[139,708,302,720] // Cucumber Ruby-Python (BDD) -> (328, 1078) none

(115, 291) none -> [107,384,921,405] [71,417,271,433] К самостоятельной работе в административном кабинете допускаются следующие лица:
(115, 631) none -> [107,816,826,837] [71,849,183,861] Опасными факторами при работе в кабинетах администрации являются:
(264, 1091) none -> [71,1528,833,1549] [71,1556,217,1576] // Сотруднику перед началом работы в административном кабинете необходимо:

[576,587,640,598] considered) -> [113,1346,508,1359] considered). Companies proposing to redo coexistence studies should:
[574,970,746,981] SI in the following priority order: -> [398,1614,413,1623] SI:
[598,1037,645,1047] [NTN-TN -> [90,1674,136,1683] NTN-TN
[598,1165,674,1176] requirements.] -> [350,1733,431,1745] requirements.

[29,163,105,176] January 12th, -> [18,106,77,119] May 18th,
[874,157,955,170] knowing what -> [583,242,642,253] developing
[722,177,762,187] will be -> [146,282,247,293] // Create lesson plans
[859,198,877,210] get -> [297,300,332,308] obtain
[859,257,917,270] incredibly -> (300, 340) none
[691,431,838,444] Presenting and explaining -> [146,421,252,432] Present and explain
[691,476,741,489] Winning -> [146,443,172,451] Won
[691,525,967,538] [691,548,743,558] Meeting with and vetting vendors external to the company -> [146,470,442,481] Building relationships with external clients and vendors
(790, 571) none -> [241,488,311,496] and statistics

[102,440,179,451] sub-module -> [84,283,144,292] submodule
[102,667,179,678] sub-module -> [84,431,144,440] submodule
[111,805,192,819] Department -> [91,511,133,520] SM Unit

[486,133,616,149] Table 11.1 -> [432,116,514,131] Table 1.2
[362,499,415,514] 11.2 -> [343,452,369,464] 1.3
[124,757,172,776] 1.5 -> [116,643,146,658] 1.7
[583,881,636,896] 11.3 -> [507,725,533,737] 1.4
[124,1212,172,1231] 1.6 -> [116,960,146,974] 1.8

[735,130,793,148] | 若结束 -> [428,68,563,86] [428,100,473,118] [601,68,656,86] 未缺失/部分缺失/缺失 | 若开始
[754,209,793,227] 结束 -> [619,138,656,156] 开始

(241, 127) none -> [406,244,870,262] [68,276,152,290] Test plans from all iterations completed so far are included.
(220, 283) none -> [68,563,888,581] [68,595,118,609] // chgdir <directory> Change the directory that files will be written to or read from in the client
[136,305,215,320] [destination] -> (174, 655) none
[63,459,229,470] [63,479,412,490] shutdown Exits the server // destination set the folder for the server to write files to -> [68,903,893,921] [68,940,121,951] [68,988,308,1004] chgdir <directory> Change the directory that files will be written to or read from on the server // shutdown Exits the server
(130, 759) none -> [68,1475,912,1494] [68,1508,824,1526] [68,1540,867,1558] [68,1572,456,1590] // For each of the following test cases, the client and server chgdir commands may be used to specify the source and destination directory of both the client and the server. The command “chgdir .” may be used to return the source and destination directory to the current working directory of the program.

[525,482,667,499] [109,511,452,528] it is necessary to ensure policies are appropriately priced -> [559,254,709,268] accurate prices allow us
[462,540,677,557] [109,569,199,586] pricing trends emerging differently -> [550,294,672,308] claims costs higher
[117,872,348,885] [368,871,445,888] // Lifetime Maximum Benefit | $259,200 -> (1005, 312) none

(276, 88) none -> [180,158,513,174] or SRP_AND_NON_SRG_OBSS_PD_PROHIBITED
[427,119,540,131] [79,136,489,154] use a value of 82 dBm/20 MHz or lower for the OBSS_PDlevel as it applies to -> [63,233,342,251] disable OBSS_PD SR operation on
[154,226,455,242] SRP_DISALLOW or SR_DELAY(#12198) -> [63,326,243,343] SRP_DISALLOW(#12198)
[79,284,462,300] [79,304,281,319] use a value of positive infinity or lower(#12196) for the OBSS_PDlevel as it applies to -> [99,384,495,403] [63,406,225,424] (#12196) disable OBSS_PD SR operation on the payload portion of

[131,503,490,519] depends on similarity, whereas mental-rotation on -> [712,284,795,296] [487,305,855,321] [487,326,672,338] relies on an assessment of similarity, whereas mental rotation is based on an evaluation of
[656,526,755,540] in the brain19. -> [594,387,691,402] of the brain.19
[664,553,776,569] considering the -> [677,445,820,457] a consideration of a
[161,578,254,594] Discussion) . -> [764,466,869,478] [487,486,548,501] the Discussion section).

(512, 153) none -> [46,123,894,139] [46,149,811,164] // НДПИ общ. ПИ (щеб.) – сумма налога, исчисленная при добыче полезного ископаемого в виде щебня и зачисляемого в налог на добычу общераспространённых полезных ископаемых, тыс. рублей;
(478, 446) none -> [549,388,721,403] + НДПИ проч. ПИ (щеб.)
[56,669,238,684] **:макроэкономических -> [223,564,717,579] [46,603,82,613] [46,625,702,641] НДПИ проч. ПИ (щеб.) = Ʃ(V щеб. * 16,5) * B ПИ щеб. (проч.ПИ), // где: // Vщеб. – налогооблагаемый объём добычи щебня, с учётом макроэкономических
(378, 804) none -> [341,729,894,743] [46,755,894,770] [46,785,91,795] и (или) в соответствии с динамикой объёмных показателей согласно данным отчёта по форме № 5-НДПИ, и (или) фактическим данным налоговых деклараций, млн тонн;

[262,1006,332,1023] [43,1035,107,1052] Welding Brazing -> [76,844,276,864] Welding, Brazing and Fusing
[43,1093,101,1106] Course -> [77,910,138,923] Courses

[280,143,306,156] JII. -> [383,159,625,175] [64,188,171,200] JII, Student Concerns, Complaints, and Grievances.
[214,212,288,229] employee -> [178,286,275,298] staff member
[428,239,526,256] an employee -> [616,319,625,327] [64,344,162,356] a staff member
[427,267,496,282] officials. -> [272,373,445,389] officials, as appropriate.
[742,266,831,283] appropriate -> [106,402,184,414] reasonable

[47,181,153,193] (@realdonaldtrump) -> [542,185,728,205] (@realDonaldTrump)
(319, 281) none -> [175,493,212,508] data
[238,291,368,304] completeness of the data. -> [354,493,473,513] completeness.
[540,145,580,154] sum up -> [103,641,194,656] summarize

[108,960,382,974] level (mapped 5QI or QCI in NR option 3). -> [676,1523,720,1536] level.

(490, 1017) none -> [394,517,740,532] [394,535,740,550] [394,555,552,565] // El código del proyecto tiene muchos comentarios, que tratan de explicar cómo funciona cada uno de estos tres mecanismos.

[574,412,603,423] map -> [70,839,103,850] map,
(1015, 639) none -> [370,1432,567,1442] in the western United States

▶ [What you are asked to do]: The answer is all of the material, given again exactly.

▶ [Completed exercise]:
[139,708,302,720] // Cucumber Ruby-Python (BDD) -> (328, 1078) none

(115, 291) none -> [107,384,921,405] [71,417,271,433] К самостоятельной работе в административном кабинете допускаются следующие лица:
(115, 631) none -> [107,816,826,837] [71,849,183,861] Опасными факторами при работе в кабинетах администрации являются:
(264, 1091) none -> [71,1528,833,1549] [71,1556,217,1576] // Сотруднику перед началом работы в административном кабинете необходимо:

[576,587,640,598] considered) -> [113,1346,508,1359] considered). Companies proposing to redo coexistence studies should:
[574,970,746,981] SI in the following priority order: -> [398,1614,413,1623] SI:
[598,1037,645,1047] [NTN-TN -> [90,1674,136,1683] NTN-TN
[598,1165,674,1176] requirements.] -> [350,1733,431,1745] requirements.

[29,163,105,176] January 12th, -> [18,106,77,119] May 18th,
[874,157,955,170] knowing what -> [583,242,642,253] developing
[722,177,762,187] will be -> [146,282,247,293] // Create lesson plans
[859,198,877,210] get -> [297,300,332,308] obtain
[859,257,917,270] incredibly -> (300, 340) none
[691,431,838,444] Presenting and explaining -> [146,421,252,432] Present and explain
[691,476,741,489] Winning -> [146,443,172,451] Won
[691,525,967,538] [691,548,743,558] Meeting with and vetting vendors external to the company -> [146,470,442,481] Building relationships with external clients and vendors
(790, 571) none -> [241,488,311,496] and statistics

[102,440,179,451] sub-module -> [84,283,144,292] submodule
[102,667,179,678] sub-module -> [84,431,144,440] submodule
[111,805,192,819] Department -> [91,511,133,520] SM Unit

[486,133,616,149] Table 11.1 -> [432,116,514,131] Table 1.2
[362,499,415,514] 11.2 -> [343,452,369,464] 1.3
[124,757,172,776] 1.5 -> [116,643,146,658] 1.7
[583,881,636,896] 11.3 -> [507,725,533,737] 1.4
[124,1212,172,1231] 1.6 -> [116,960,146,974] 1.8

[735,130,793,148] | 若结束 -> [428,68,563,86] [428,100,473,118] [601,68,656,86] 未缺失/部分缺失/缺失 | 若开始
[754,209,793,227] 结束 -> [619,138,656,156] 开始

(241, 127) none -> [406,244,870,262] [68,276,152,290] Test plans from all iterations completed so far are included.
(220, 283) none -> [68,563,888,581] [68,595,118,609] // chgdir <directory> Change the directory that files will be written to or read from in the client
[136,305,215,320] [destination] -> (174, 655) none
[63,459,229,470] [63,479,412,490] shutdown Exits the server // destination set the folder for the server to write files to -> [68,903,893,921] [68,940,121,951] [68,988,308,1004] chgdir <directory> Change the directory that files will be written to or read from on the server // shutdown Exits the server
(130, 759) none -> [68,1475,912,1494] [68,1508,824,1526] [68,1540,867,1558] [68,1572,456,1590] // For each of the following test cases, the client and server chgdir commands may be used to specify the source and destination directory of both the client and the server. The command “chgdir .” may be used to return the source and destination directory to the current working directory of the program.

[525,482,667,499] [109,511,452,528] it is necessary to ensure policies are appropriately priced -> [559,254,709,268] accurate prices allow us
[462,540,677,557] [109,569,199,586] pricing trends emerging differently -> [550,294,672,308] claims costs higher
[117,872,348,885] [368,871,445,888] // Lifetime Maximum Benefit | $259,200 -> (1005, 312) none

(276, 88) none -> [180,158,513,174] or SRP_AND_NON_SRG_OBSS_PD_PROHIBITED
[427,119,540,131] [79,136,489,154] use a value of 82 dBm/20 MHz or lower for the OBSS_PDlevel as it applies to -> [63,233,342,251] disable OBSS_PD SR operation on
[154,226,455,242] SRP_DISALLOW or SR_DELAY(#12198) -> [63,326,243,343] SRP_DISALLOW(#12198)
[79,284,462,300] [79,304,281,319] use a value of positive infinity or lower(#12196) for the OBSS_PDlevel as it applies to -> [99,384,495,403] [63,406,225,424] (#12196) disable OBSS_PD SR operation on the payload portion of

[131,503,490,519] depends on similarity, whereas mental-rotation on -> [712,284,795,296] [487,305,855,321] [487,326,672,338] relies on an assessment of similarity, whereas mental rotation is based on an evaluation of
[656,526,755,540] in the brain19. -> [594,387,691,402] of the brain.19
[664,553,776,569] considering the -> [677,445,820,457] a consideration of a
[161,578,254,594] Discussion) . -> [764,466,869,478] [487,486,548,501] the Discussion section).

(512, 153) none -> [46,123,894,139] [46,149,811,164] // НДПИ общ. ПИ (щеб.) – сумма налога, исчисленная при добыче полезного ископаемого в виде щебня и зачисляемого в налог на добычу общераспространённых полезных ископаемых, тыс. рублей;
(478, 446) none -> [549,388,721,403] + НДПИ проч. ПИ (щеб.)
[56,669,238,684] **:макроэкономических -> [223,564,717,579] [46,603,82,613] [46,625,702,641] НДПИ проч. ПИ (щеб.) = Ʃ(V щеб. * 16,5) * B ПИ щеб. (проч.ПИ), // где: // Vщеб. – налогооблагаемый объём добычи щебня, с учётом макроэкономических
(378, 804) none -> [341,729,894,743] [46,755,894,770] [46,785,91,795] и (или) в соответствии с динамикой объёмных показателей согласно данным отчёта по форме № 5-НДПИ, и (или) фактическим данным налоговых деклараций, млн тонн;

[262,1006,332,1023] [43,1035,107,1052] Welding Brazing -> [76,844,276,864] Welding, Brazing and Fusing
[43,1093,101,1106] Course -> [77,910,138,923] Courses

[280,143,306,156] JII. -> [383,159,625,175] [64,188,171,200] JII, Student Concerns, Complaints, and Grievances.
[214,212,288,229] employee -> [178,286,275,298] staff member
[428,239,526,256] an employee -> [616,319,625,327] [64,344,162,356] a staff member
[427,267,496,282] officials. -> [272,373,445,389] officials, as appropriate.
[742,266,831,283] appropriate -> [106,402,184,414] reasonable

[47,181,153,193] (@realdonaldtrump) -> [542,185,728,205] (@realDonaldTrump)
(319, 281) none -> [175,493,212,508] data
[238,291,368,304] completeness of the data. -> [354,493,473,513] completeness.
[540,145,580,154] sum up -> [103,641,194,656] summarize

[108,960,382,974] level (mapped 5QI or QCI in NR option 3). -> [676,1523,720,1536] level.

(490, 1017) none -> [394,517,740,532] [394,535,740,550] [394,555,552,565] // El código del proyecto tiene muchos comentarios, que tratan de explicar cómo funciona cada uno de estos tres mecanismos.

[574,412,603,423] map -> [70,839,103,850] map,
(1015, 639) none -> [370,1432,567,1442] in the western United States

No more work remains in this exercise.